Waspadai Sejumlah Penyakit di Musim Hujan

Editor: Koko Triarko

Kepala Bidang Pencegahan dan Pengendalian Penyakit (P2P), Dinkes Kota Malang, drt. Husnul Muarif saat ditemui di kantornya, Senin (24/2/2020). -Foto: Agus Nurchaliq

MALANG – Memasuki musim penghujan, banyak penyakit yang kerap mengintai kesehatan tubuh. Apalagi, jika daya tahan tubuh seseorang sedang menurun. Karenanya, Dinas Kesehatan (Dinkes) kota Malang meminta masyarakat untuk mewaspadai penyakit yang sering menyerang pada saat musim hujan.  

“Pada musim penghujan, ada beberapa jenis penyakit yang perlu diwaspadai, karena kerap menyerang kesehatan tubuh manusia. Di antaranya penyakit saluran pencernaan (diare), infeksi saluran pernapasan akut dan demam berdarah,” sebut Kepala Bidang Pencegahan dan Pengendalian Penyakit (P2P), Dinkes Kota Malang, Dokter Husnul Muarif, saat ditemui dikantornya, Senin (24/2/2020).

Menurut Husnul, di musim hujan biasanya bakteri jahat, virus, hingga mikroorganisme mudah menyebar dan mengontaminasi makanan dan minuman. Lalat menjadi salah satu penyebab penularan tidak langsung pada gangguan saluran pencernaan seperti diare.

“Untuk menghindari penyakit diare, usahakan Cuci Tangan Pakai Sabun (CTPS) sebelum dan sesudah makan, maupun sesudah dari kamar mandi usai buang air. Serta menutup makanan, agar tidak dihinggapi lalat,” ucapnya.

Sedangkan penyakit infeksi saluran pernapasan lebih disebabkan oleh perbedaan suhu atau perbedaan iklim dari dingin ke panas maupun sebaliknya.

“Misalnya, pagi hari udaranya panas, kemudian sorenyanya dingin. Itu yang menyebabkan gangguan di saluran pernapasan yang biasanya diawali dengan gejala batuk dan pilek,” jelalsnya.

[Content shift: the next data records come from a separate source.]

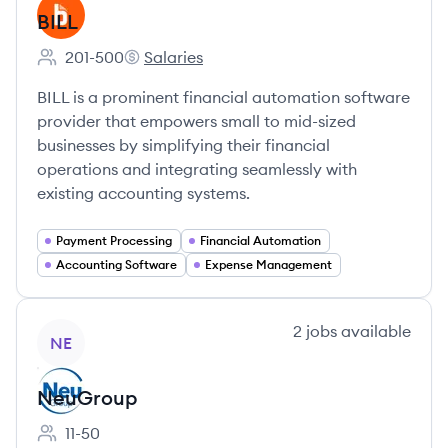
BILL
201-500
Salaries
Employee count:
BILL's
BILL is a prominent financial automation software
provider that empowers small to mid-sized
businesses by simplifying their financial
operations and integrating seamlessly with
existing accounting systems.
Payment Processing
Financial Automation
Accounting Software
Expense Management
View company
2
jobs
available
NE
NeuGroup
11-50
Employee count:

Karena penyebabnya adalah perbedaan iklim atau cuaca, sambungnya, sehingga kalau keluar rumah memakai kendaran disarankan memakai masker, untuk mengurangi polusi-polusi yang akan masuk ke saluran pernapasan.

Selain dua penyakit tersebut, juga penyakit Demam Berdarah Dengue (DBD) yang disebabkan gigitan nyamuk Aedes aegypti. Untuk mencegah terjadinya penyakit DBD, Husnul mengaku sejak Oktober 2019 telah memberikan imbauan kepada masyarakat untuk membersihkan tempat-tempat perindukan nyamuk.

“Jadi tempat yang bisa menampung sisa air hujan harus dibersihkan. Kemudian juga untuk di dalam rumah, misalkan tempat gantungan baju yang biasanya menjadi tempat tinggalnya nyamuk, harus juga dibersihkan,” terangnya.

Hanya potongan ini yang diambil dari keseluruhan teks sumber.